Could you review comment #41 and comment #43 ?
According to comment #43 ,the speed improved alot .
According to comment #41 ,the patch cause regression .I tried but I have not reproduce yet.
Based on above ,how to deal with this issue ?
(In reply to comment #59)
> From the above dmesg I can see that kvmclock is being used by the guest
In RHEL5 so that we can not get the correct clocksource in #cat /sys/devices/system/clocksource/clocksource0/available_clocksource
btw ,Does this bug mean enlarge migration speed cause network does not work ?
Whether Bug 703112 is dup of this one ?
According to Open new Bug 713392 -Increase migration max_downtime/or speed cause guest stalls for more investigation.
According to comment #64 & comment #43 Change status to VERIFIED.
Tried on kvm-83-239.el5 , found this issue come back ,re-assign this issue ,
BTW ,this issue blocks me to verify Bug 713392
1.start guest with -m 1G -cpu 4
eg:/usr/libexec/qemu-kvm -m 1G -smp 4,sockets=4,cores=1,threads=1 -name RHEL5u7
-uuid 13bd47ff-7458-a214-9c43-d311ed5ca5a3 -monitor stdio
-no-kvm-pit-reinjection -boot c -drive
tap,script=/etc/qemu-ifup,downscript=no,vlan=0 -serial pty -parallel none -usb
-vnc :1 -k en-us -vga cirrus -balloon none -M rhel5.6.0 -usbdevice tablet
2.in the guest
#ping 126.96.36.199 -i 0.1
#stress -c 1 -m 1
4.(qemu) migrate -d tcp:<hostB>:5888
wait for more than 30 mins ,migration never finished
on kvm-83-238.el5 ,migration can be finished with the following steps.

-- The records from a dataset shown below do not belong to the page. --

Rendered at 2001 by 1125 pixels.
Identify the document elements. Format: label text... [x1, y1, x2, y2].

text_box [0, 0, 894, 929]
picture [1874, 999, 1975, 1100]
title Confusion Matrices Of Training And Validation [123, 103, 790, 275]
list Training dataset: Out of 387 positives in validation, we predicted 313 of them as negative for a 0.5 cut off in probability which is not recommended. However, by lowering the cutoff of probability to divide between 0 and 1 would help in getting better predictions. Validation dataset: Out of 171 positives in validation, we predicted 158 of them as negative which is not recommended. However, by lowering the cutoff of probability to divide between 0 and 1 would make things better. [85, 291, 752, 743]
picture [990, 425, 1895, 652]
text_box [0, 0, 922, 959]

when do local migration, migration default transfer speed is about 35M/sec
after changed migrate_set_speed value to 1G, migration transfer speed is about 160M.
I think we need another bug here - it is visible that enlarging the migration speed does help but the migration convergence rate is too low.

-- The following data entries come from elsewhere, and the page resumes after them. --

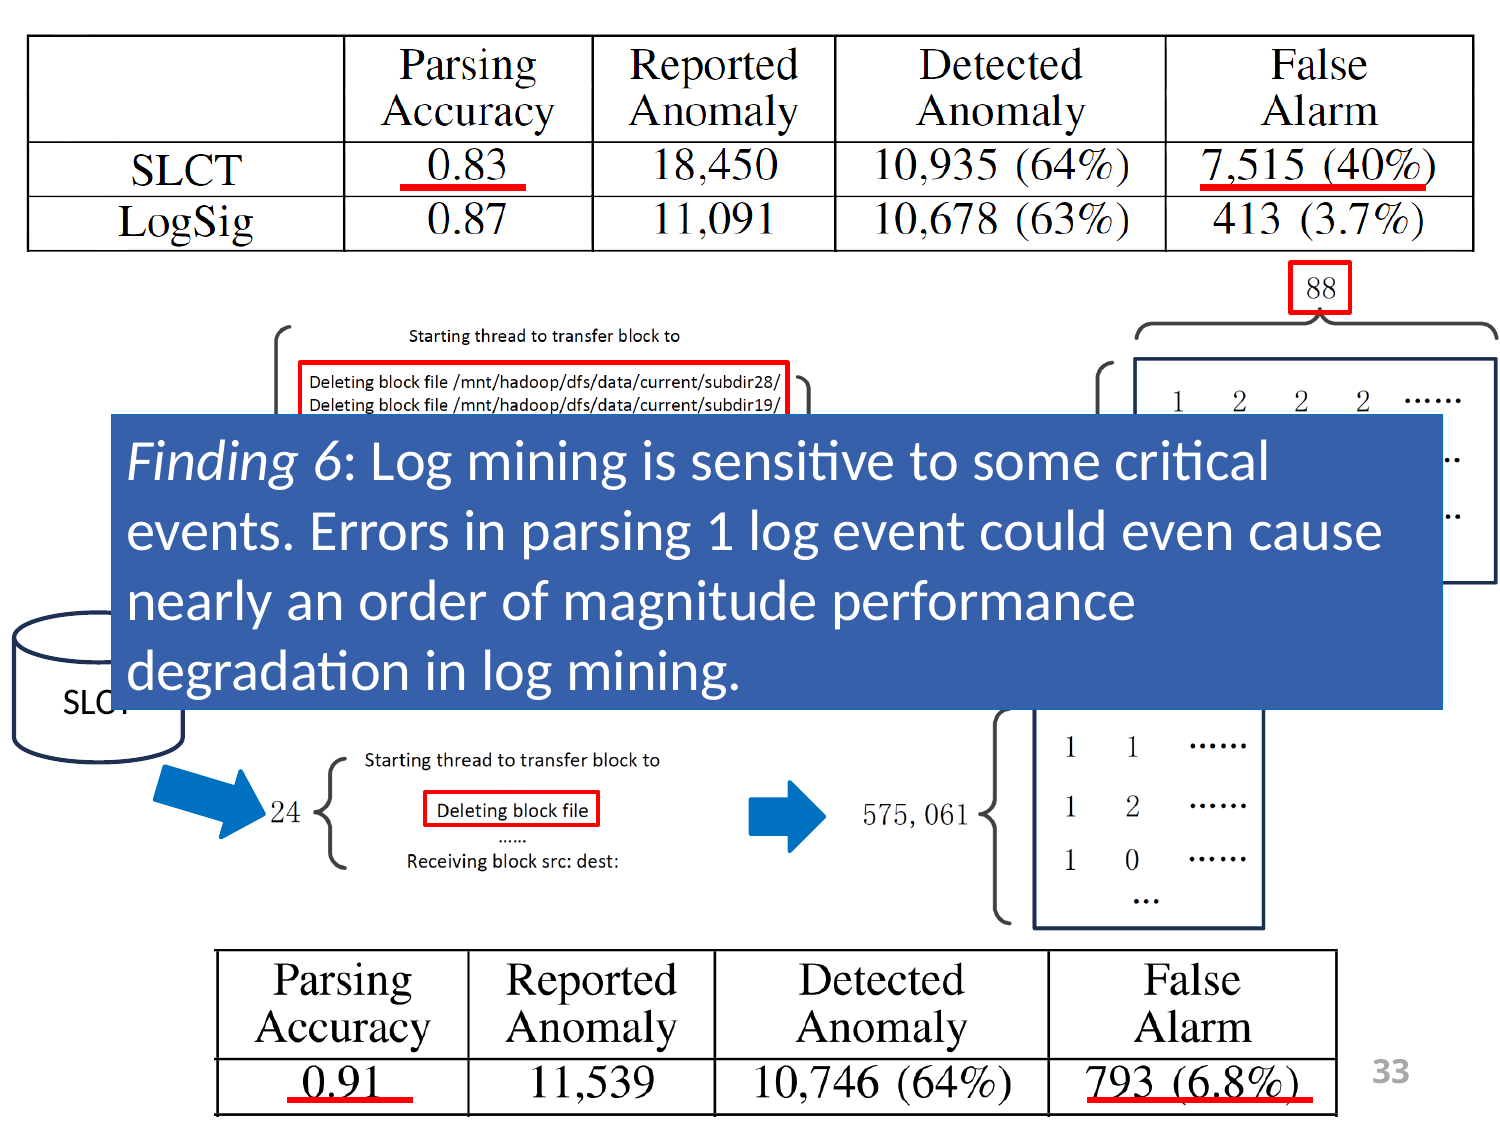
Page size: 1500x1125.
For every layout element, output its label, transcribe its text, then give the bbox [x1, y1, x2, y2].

text_box [152, 764, 260, 840]
text_box Finding 6: Log mining is sensitive to some critical events. Errors in parsing 1 log event could even cause nearly an order of magnitude performance degradation in log mining. [867, 414, 1443, 710]
picture [24, 31, 1477, 253]
picture [214, 949, 1340, 1117]
slide_number 33 [1344, 1042, 1425, 1103]
text_box [748, 780, 827, 854]
picture [961, 274, 1500, 588]
picture [265, 746, 660, 887]
text_box Finding 6: Log mining is sensitive to some critical events. Errors in parsing 1 log event could even cause nearly an order of magnitude performance degradation in log mining. [111, 414, 857, 710]
text_box [1288, 260, 1352, 273]
text_box SLCT [11, 610, 185, 765]
picture [214, 319, 1267, 934]
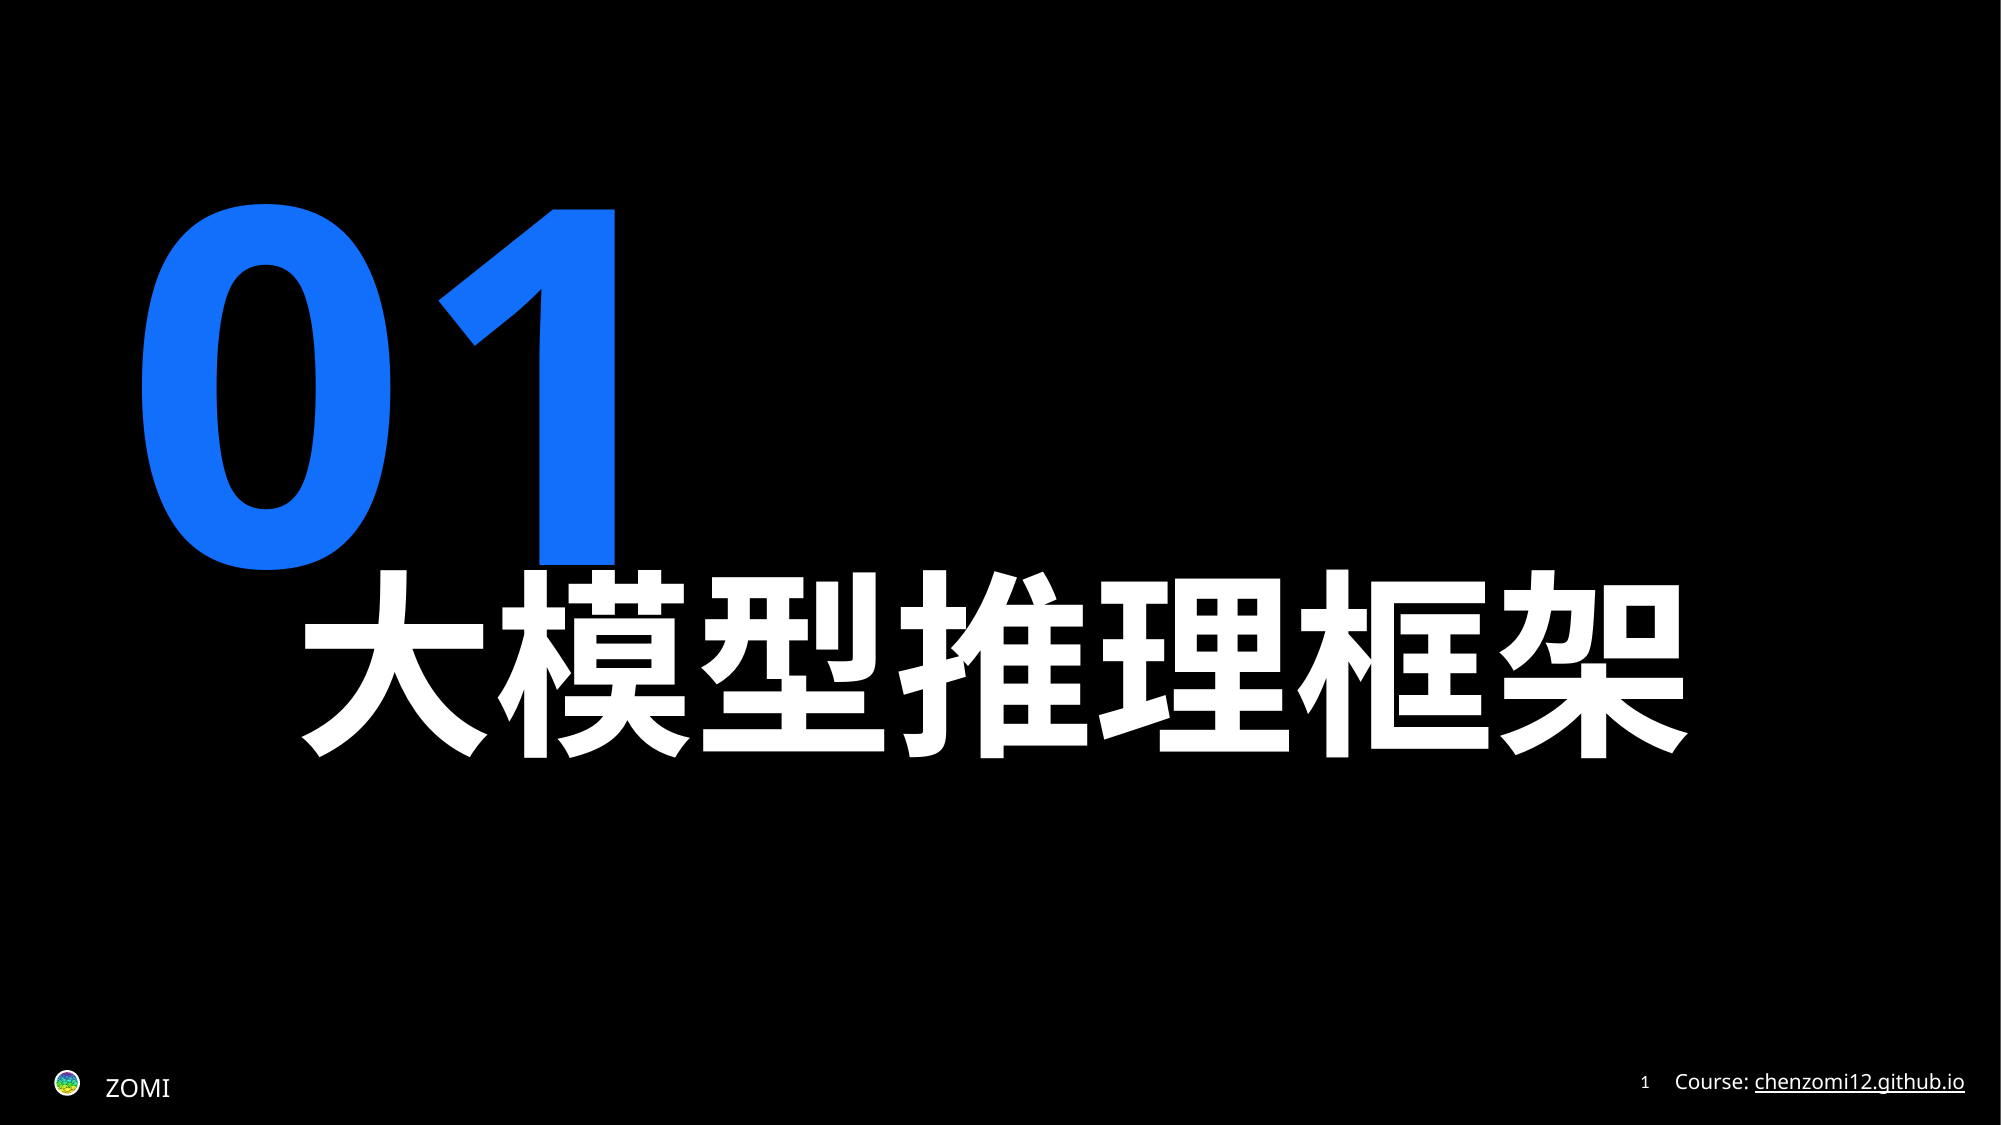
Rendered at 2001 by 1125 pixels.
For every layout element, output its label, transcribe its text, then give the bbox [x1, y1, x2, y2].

text_box 01 [90, 60, 729, 337]
picture [57, 1073, 77, 1093]
list 大模型推理框架 [79, 337, 1910, 862]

But 713392 fixed an issue that seems to make migration convergence fast but eventually it left lots of pages that need to be transferred to the destination on the last stage of the migration. So in fact, the result is the same - you can increase the max downtime to 1-2 seconds (from 100ms) and see the migration converges fast enough.
(In reply to comment #70)
> I think we need another bug here - it is visible that enlarging the migration
> speed does help but the migration convergence rate is too low.

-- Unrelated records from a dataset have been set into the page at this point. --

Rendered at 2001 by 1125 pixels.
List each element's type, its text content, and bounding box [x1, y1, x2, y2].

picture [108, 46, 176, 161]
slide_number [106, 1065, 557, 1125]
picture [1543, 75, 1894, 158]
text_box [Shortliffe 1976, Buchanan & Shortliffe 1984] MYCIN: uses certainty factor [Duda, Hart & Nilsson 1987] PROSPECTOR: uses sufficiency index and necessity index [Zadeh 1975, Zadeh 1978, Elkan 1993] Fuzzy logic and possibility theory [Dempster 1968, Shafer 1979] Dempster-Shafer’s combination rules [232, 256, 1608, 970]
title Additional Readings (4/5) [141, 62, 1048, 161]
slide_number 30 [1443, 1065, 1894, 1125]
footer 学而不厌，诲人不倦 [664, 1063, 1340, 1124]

Referring to comment #0,seems this is the reason for reporting the bug
"Migration speed is at it's default ~300Mbps. When updating the
migrate_set_speed to 900000000 for example, we expect to see 900Mbps, but we
only see a *slight* increase"
> But 713392 fixed an issue that seems to make migration convergence fast but
> eventually it left lots of pages that need to be transferred to the destination
> on the last stage of the migration. So in fact, the result is the same - you
> can increase the max downtime to 1-2 seconds (from 100ms) and see the migration
> converges fast enough.
As Bug 713392 reverted the patch of this Bug ,So no patch added for this bug's fix .
Referring to comment #27 &comment #69 ,From the results I can see the speed does not highly increased after (qemu)migrate_set_speed 1G between on kvm-83-224.el5(unfixed) and on kvm-83-239.el5 (fixed).
It is clear that the bug does not fixed.
Based on above ,May I re-assign this issue ?
Referring to comment #71,comment #72 .
Since no patch added for this bug's fix ,I will close it as won't fix.